Dataset entries >>
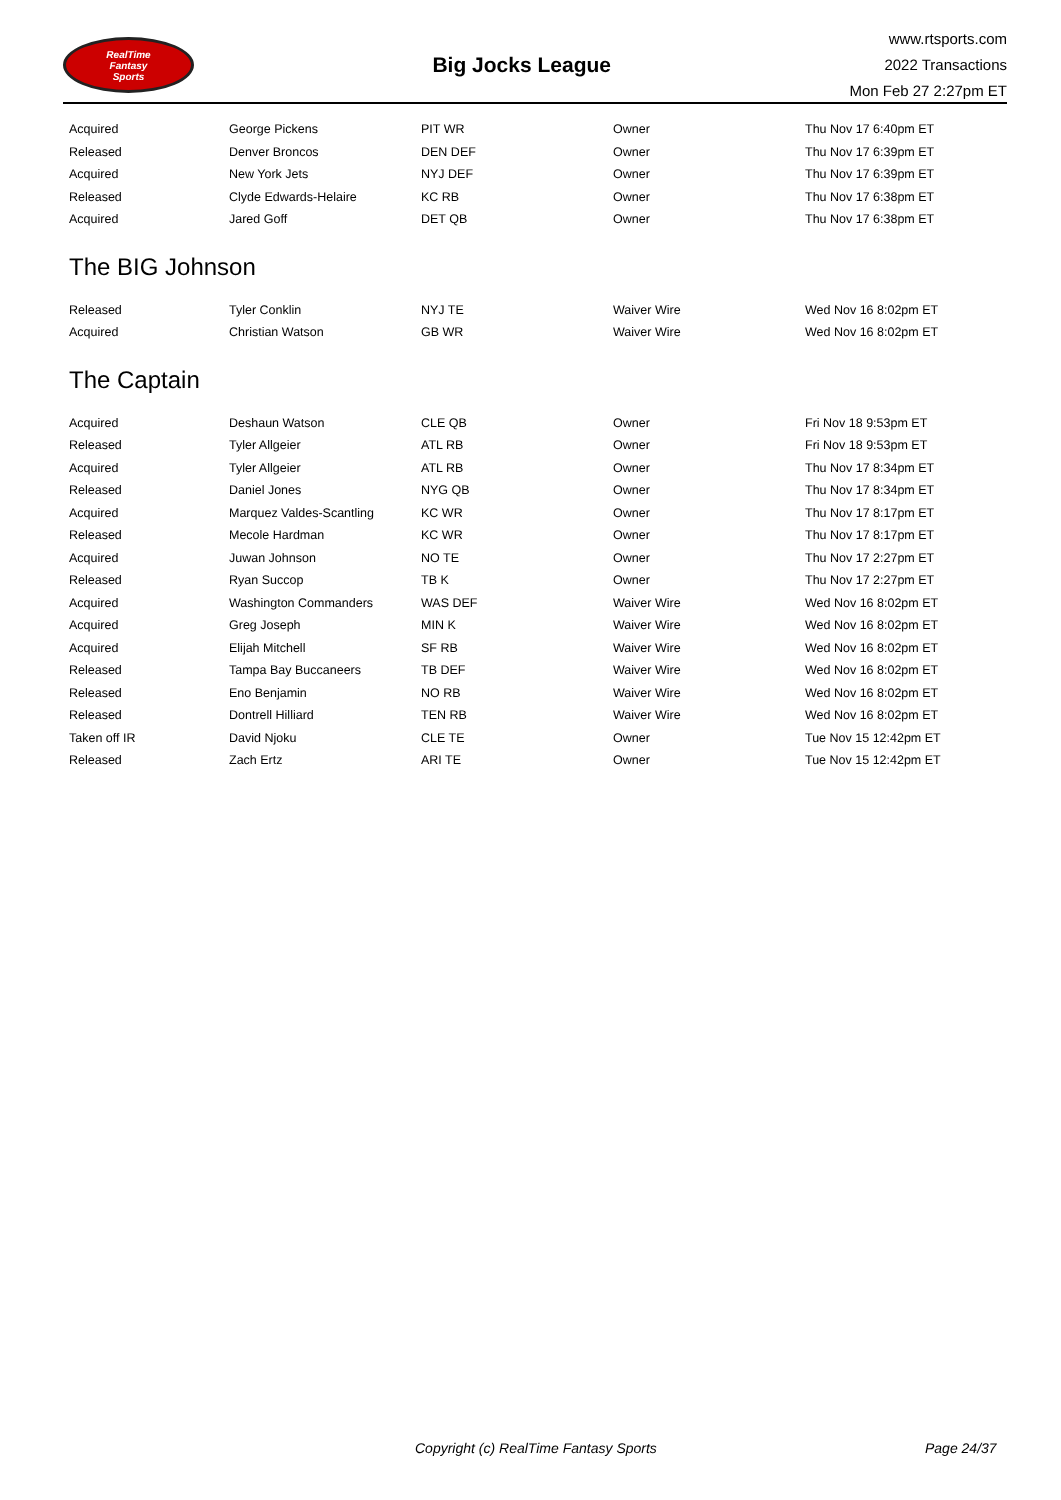RealTime
Fantasy
Sports
Big Jocks League
www.rtsports.com
2022 Transactions
Mon Feb 27 2:27pm ET
| Acquired | George Pickens | PIT WR | Owner | Thu Nov 17 6:40pm ET |
| Released | Denver Broncos | DEN DEF | Owner | Thu Nov 17 6:39pm ET |
| Acquired | New York Jets | NYJ DEF | Owner | Thu Nov 17 6:39pm ET |
| Released | Clyde Edwards-Helaire | KC RB | Owner | Thu Nov 17 6:38pm ET |
| Acquired | Jared Goff | DET QB | Owner | Thu Nov 17 6:38pm ET |
The BIG Johnson
| Released | Tyler Conklin | NYJ TE | Waiver Wire | Wed Nov 16 8:02pm ET |
| Acquired | Christian Watson | GB WR | Waiver Wire | Wed Nov 16 8:02pm ET |
The Captain
| Acquired | Deshaun Watson | CLE QB | Owner | Fri Nov 18 9:53pm ET |
| Released | Tyler Allgeier | ATL RB | Owner | Fri Nov 18 9:53pm ET |
| Acquired | Tyler Allgeier | ATL RB | Owner | Thu Nov 17 8:34pm ET |
| Released | Daniel Jones | NYG QB | Owner | Thu Nov 17 8:34pm ET |
| Acquired | Marquez Valdes-Scantling | KC WR | Owner | Thu Nov 17 8:17pm ET |
| Released | Mecole Hardman | KC WR | Owner | Thu Nov 17 8:17pm ET |
| Acquired | Juwan Johnson | NO TE | Owner | Thu Nov 17 2:27pm ET |
| Released | Ryan Succop | TB K | Owner | Thu Nov 17 2:27pm ET |
| Acquired | Washington Commanders | WAS DEF | Waiver Wire | Wed Nov 16 8:02pm ET |
| Acquired | Greg Joseph | MIN K | Waiver Wire | Wed Nov 16 8:02pm ET |
| Acquired | Elijah Mitchell | SF RB | Waiver Wire | Wed Nov 16 8:02pm ET |
| Released | Tampa Bay Buccaneers | TB DEF | Waiver Wire | Wed Nov 16 8:02pm ET |
| Released | Eno Benjamin | NO RB | Waiver Wire | Wed Nov 16 8:02pm ET |
| Released | Dontrell Hilliard | TEN RB | Waiver Wire | Wed Nov 16 8:02pm ET |
| Taken off IR | David Njoku | CLE TE | Owner | Tue Nov 15 12:42pm ET |
| Released | Zach Ertz | ARI TE | Owner | Tue Nov 15 12:42pm ET |
Copyright (c) RealTime Fantasy Sports Page 24/37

Task statement >> Please output the entries above exactly, leaving out every picture.

Exercise result >>
RealTime
Fantasy
Sports
Big Jocks League
www.rtsports.com
2022 Transactions
Mon Feb 27 2:27pm ET
| Acquired | George Pickens | PIT WR | Owner | Thu Nov 17 6:40pm ET |
| Released | Denver Broncos | DEN DEF | Owner | Thu Nov 17 6:39pm ET |
| Acquired | New York Jets | NYJ DEF | Owner | Thu Nov 17 6:39pm ET |
| Released | Clyde Edwards-Helaire | KC RB | Owner | Thu Nov 17 6:38pm ET |
| Acquired | Jared Goff | DET QB | Owner | Thu Nov 17 6:38pm ET |
The BIG Johnson
| Released | Tyler Conklin | NYJ TE | Waiver Wire | Wed Nov 16 8:02pm ET |
| Acquired | Christian Watson | GB WR | Waiver Wire | Wed Nov 16 8:02pm ET |
The Captain
| Acquired | Deshaun Watson | CLE QB | Owner | Fri Nov 18 9:53pm ET |
| Released | Tyler Allgeier | ATL RB | Owner | Fri Nov 18 9:53pm ET |
| Acquired | Tyler Allgeier | ATL RB | Owner | Thu Nov 17 8:34pm ET |
| Released | Daniel Jones | NYG QB | Owner | Thu Nov 17 8:34pm ET |
| Acquired | Marquez Valdes-Scantling | KC WR | Owner | Thu Nov 17 8:17pm ET |
| Released | Mecole Hardman | KC WR | Owner | Thu Nov 17 8:17pm ET |
| Acquired | Juwan Johnson | NO TE | Owner | Thu Nov 17 2:27pm ET |
| Released | Ryan Succop | TB K | Owner | Thu Nov 17 2:27pm ET |
| Acquired | Washington Commanders | WAS DEF | Waiver Wire | Wed Nov 16 8:02pm ET |
| Acquired | Greg Joseph | MIN K | Waiver Wire | Wed Nov 16 8:02pm ET |
| Acquired | Elijah Mitchell | SF RB | Waiver Wire | Wed Nov 16 8:02pm ET |
| Released | Tampa Bay Buccaneers | TB DEF | Waiver Wire | Wed Nov 16 8:02pm ET |
| Released | Eno Benjamin | NO RB | Waiver Wire | Wed Nov 16 8:02pm ET |
| Released | Dontrell Hilliard | TEN RB | Waiver Wire | Wed Nov 16 8:02pm ET |
| Taken off IR | David Njoku | CLE TE | Owner | Tue Nov 15 12:42pm ET |
| Released | Zach Ertz | ARI TE | Owner | Tue Nov 15 12:42pm ET |
Copyright (c) RealTime Fantasy Sports Page 24/37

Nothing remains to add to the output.